Variance of a Population

So, when discussing the variance for a population, we use the Greek letter sigma squared. This notation is a convention used for population parameters, where Greek letters are typically employed. To calculate the population variance, we subtract the population mean from each observation, square the result, sum all these squared deviations, and finally dividing by N.

Population Vs Sample Variance

Variance of a Sample 

When calculating the variance for a sample, we follow a slightly different approach and use Latin or Roman letters to distinguish it from population variance. This distinction is important in statistics to indicate whether we are working with a sample or the entire population dataset.

Conceptually, the calculation for sample variance, is similar to that for population variance. We compute it by summing the squared deviations of each observation from the sample mean, adding them together, and then dividing by the sample size n, where n is the number of observations in the sample. However, a key difference is that instead of dividing by n (the total sample size), we divide by n−1. This adjustment accounts for the fact that using n−1 degrees of freedom provides an unbiased estimate of the population variance when working with a sample.

Why we divide by n-1?

The reason we divide by n−1 instead of n when calculating sample statistics like variance relates to the concept of degrees of freedom. Degrees of freedom refer to the number of independent pieces of information or values that can vary freely in a dataset or calculation.

When we gather a sample from a population, we use sample statistics to estimate population parameters. For instance, when calculating sample variance, we rely on the sample mean as part of the calculation. The degrees of freedom in this context, n−1, represents the number of independent observations that can vary freely after using one sample statistic (the mean) to estimate variance.

In essence, n−1 accounts for the adjustment needed to ensure that our sample statistic, such as variance, provides an unbiased estimate of the population parameter, considering the limitations imposed by using sample data rather than the entire population dataset.

The sample mean, is computed by summing all the observations in our sample and dividing by the sample size n. No other sample statistics are used in this calculation. The degrees of freedom in the context of sample variance is n, which is the sample size minus zero adjustments. This reflects the number of independent observations available in our sample.

When we calculate the sample variance, we use the sample mean X bar as part of the calculation. Because we rely on one sample statistic (the mean) to estimate another (the variance), the degrees of freedom become n−1. This adjustment ensures that the sample variance provides an unbiased estimate of the population variance, considering the constraints of using a sample rather than the entire population dataset.

(Work order): In the passage on population and sample variance, which symbol denotes the variance of a population?

(Supplied information):
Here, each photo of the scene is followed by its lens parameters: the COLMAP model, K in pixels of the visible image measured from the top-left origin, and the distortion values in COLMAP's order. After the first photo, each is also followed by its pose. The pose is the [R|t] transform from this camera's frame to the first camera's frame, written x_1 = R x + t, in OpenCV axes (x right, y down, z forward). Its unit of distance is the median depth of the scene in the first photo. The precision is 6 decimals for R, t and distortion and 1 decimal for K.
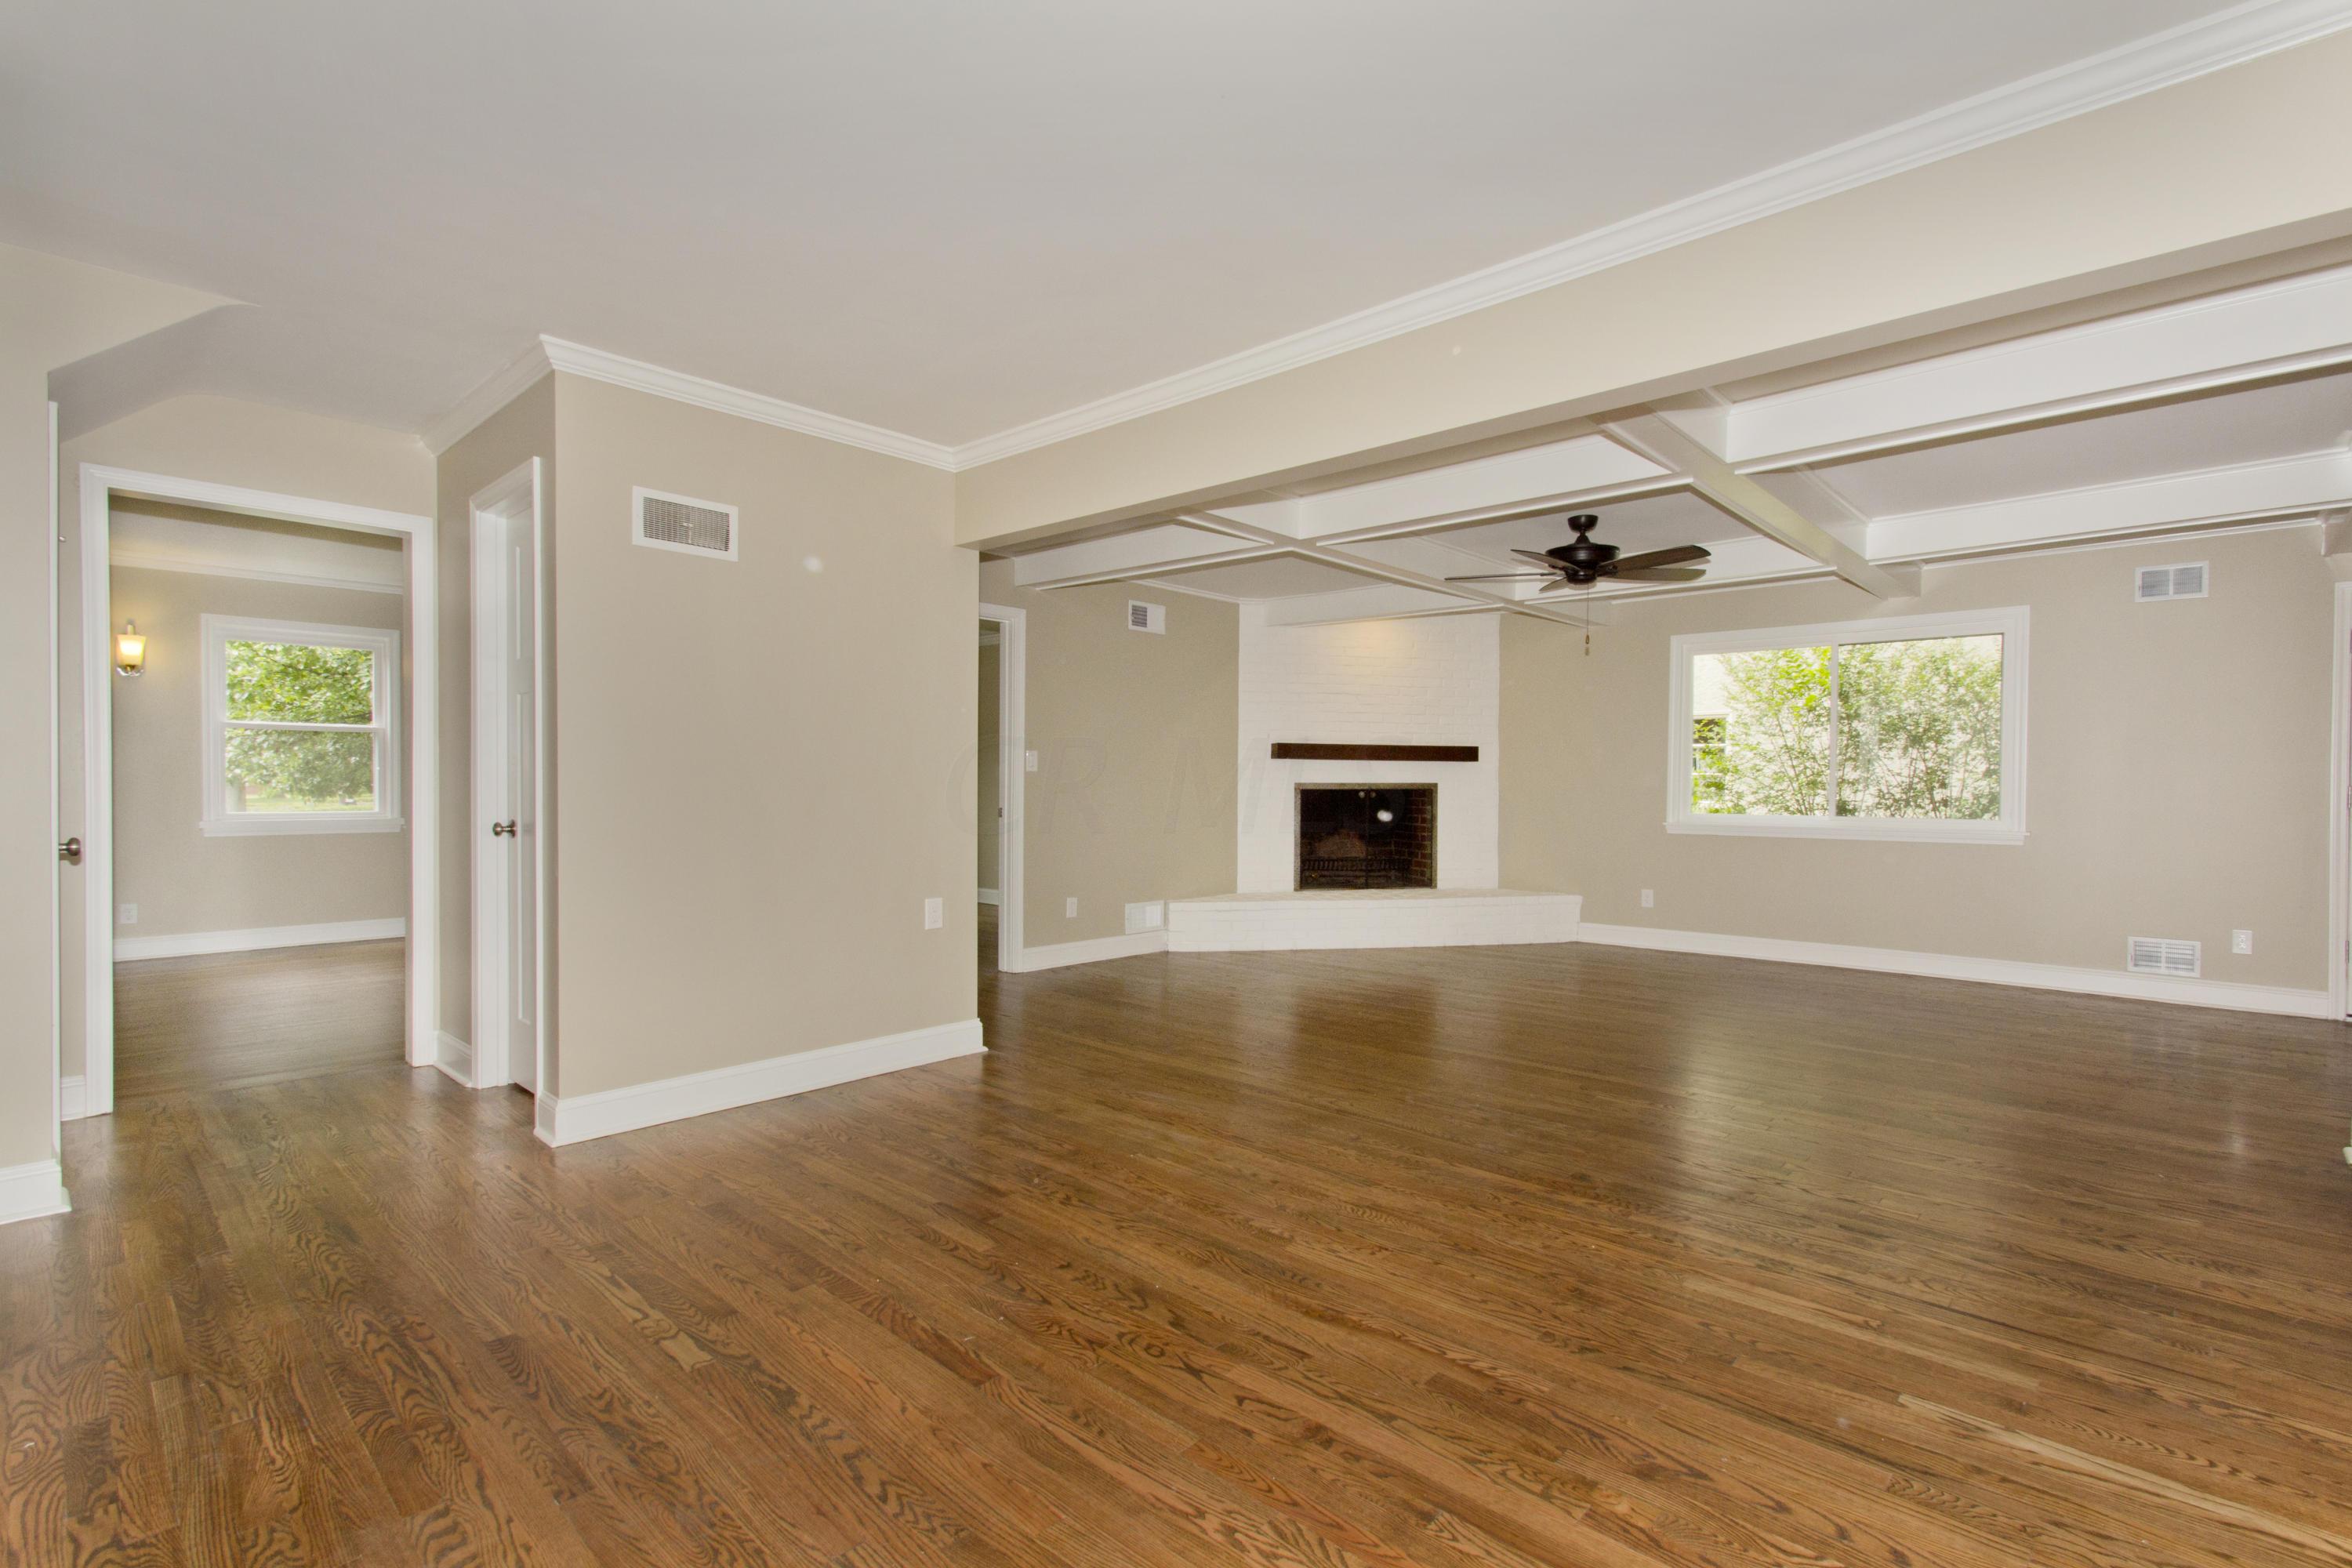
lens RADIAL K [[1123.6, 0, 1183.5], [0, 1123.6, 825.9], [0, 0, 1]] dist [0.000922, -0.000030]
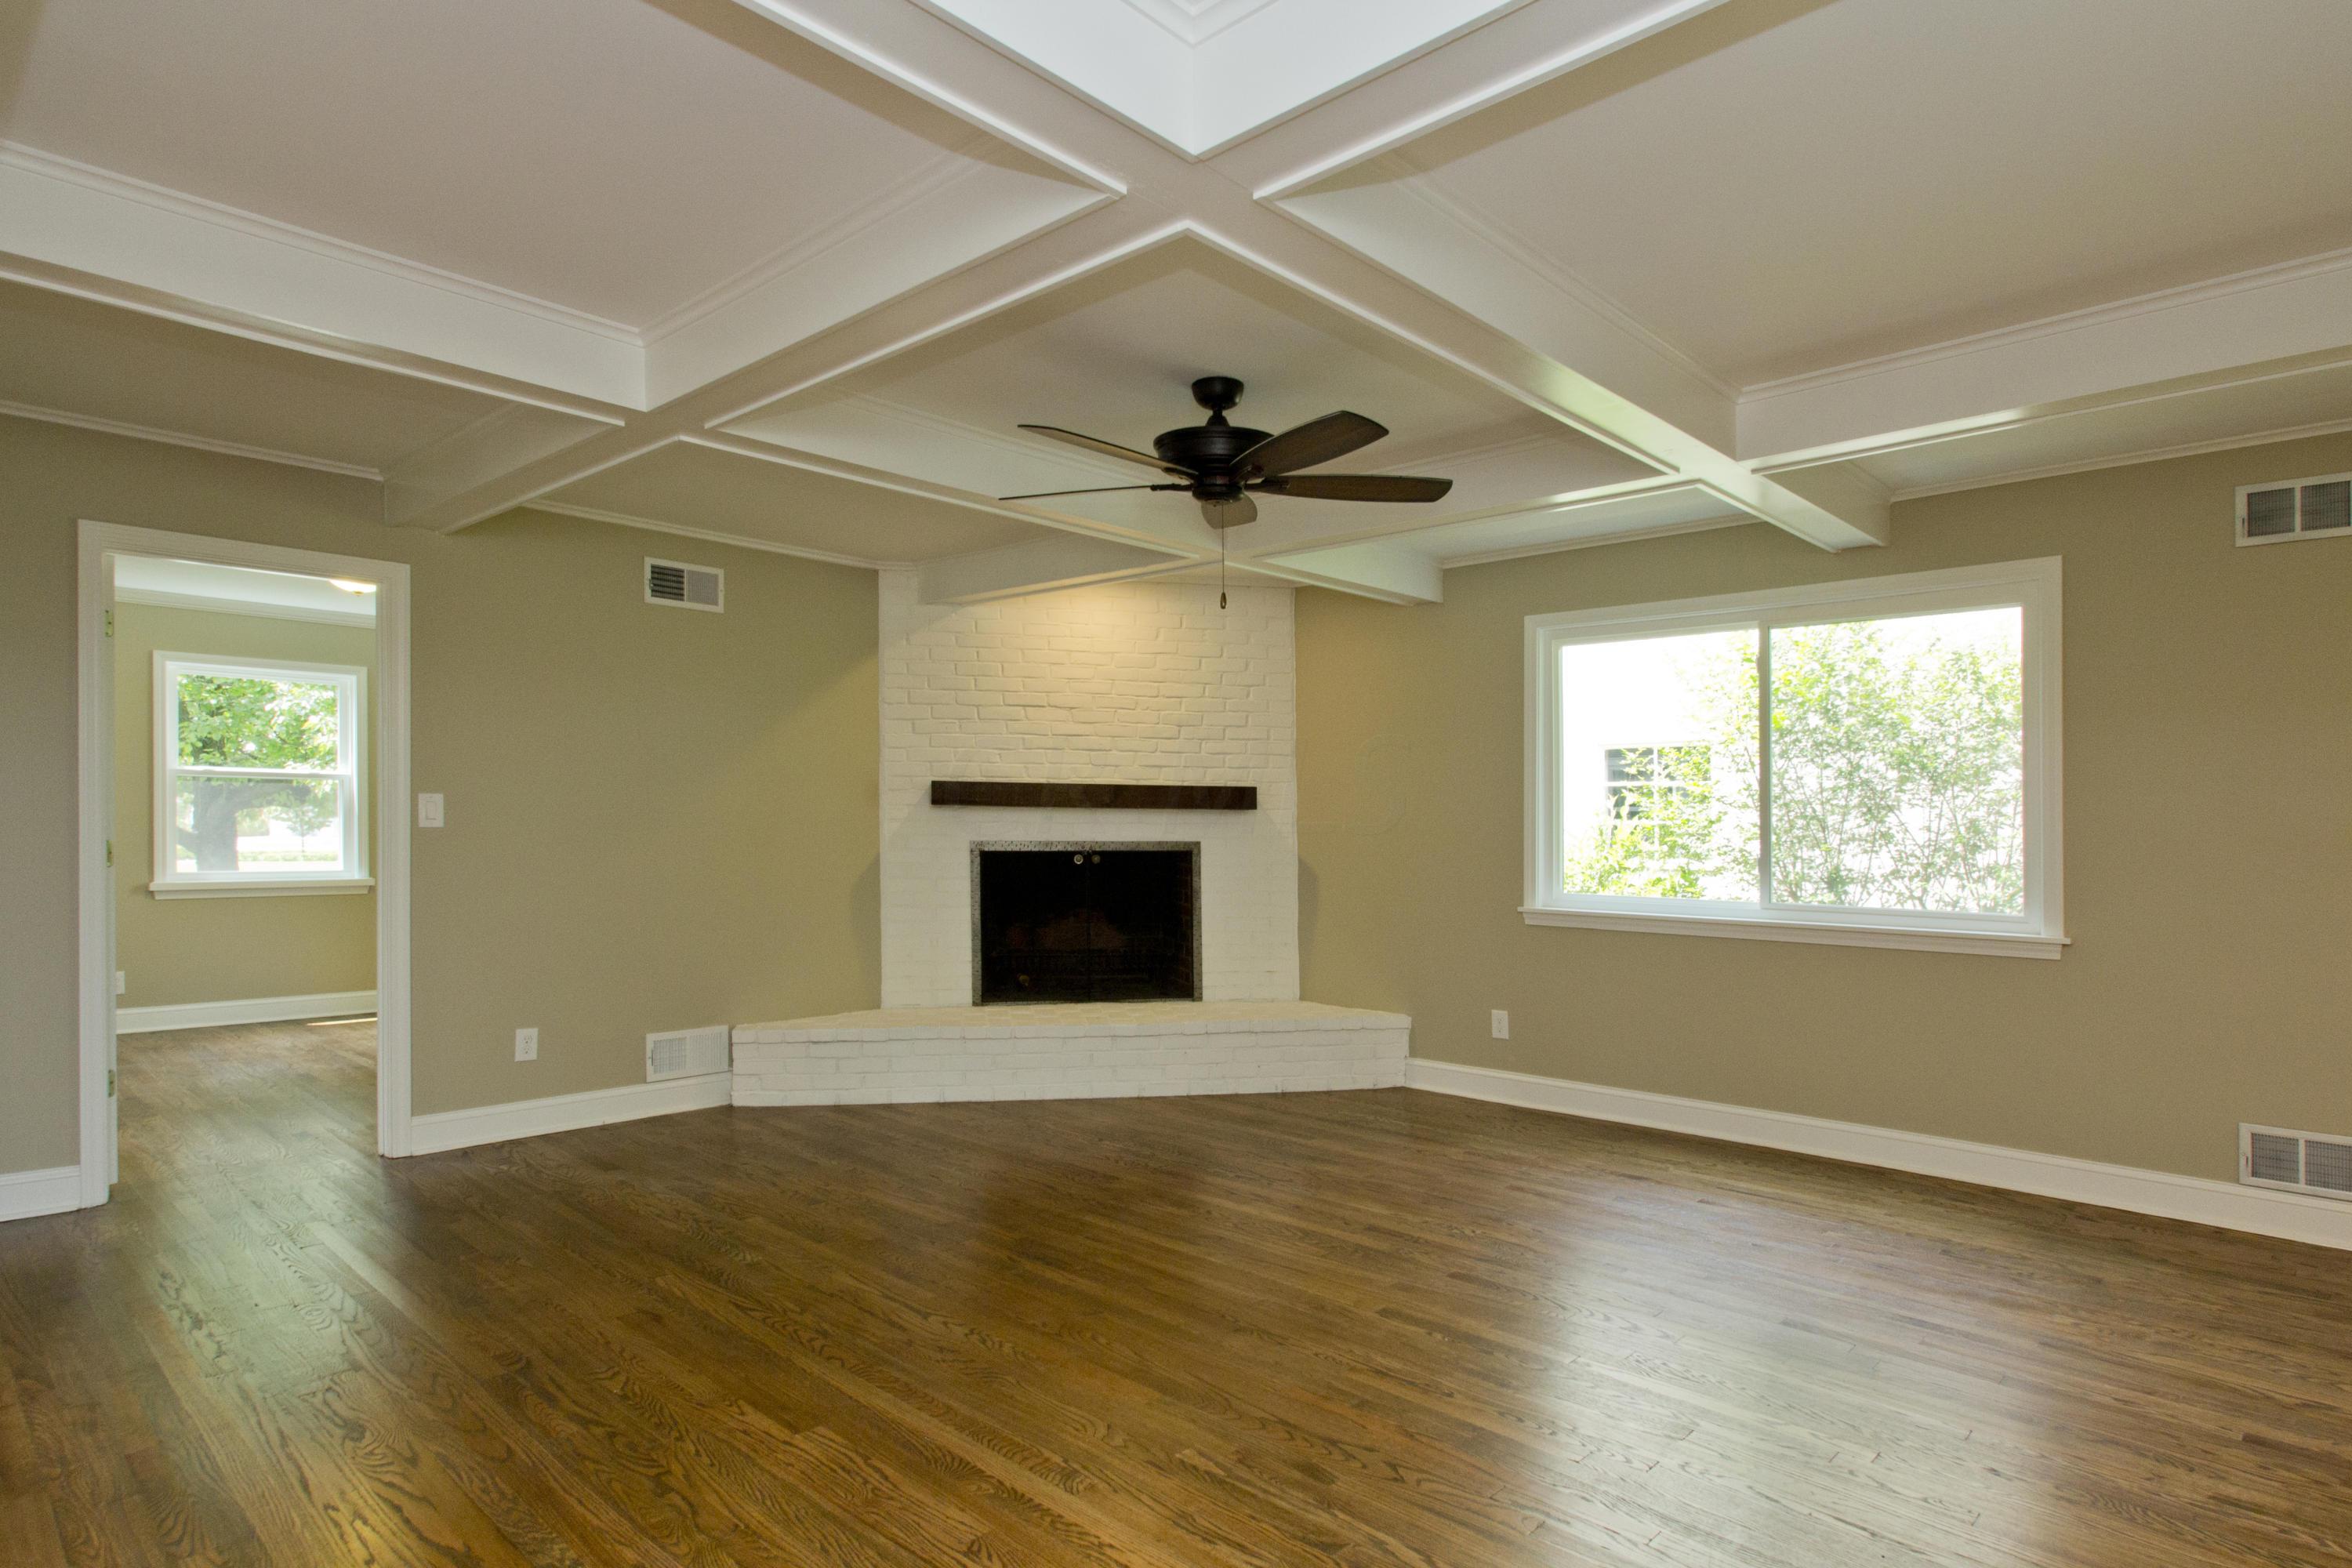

(Solution): The Greek letter sigma squared.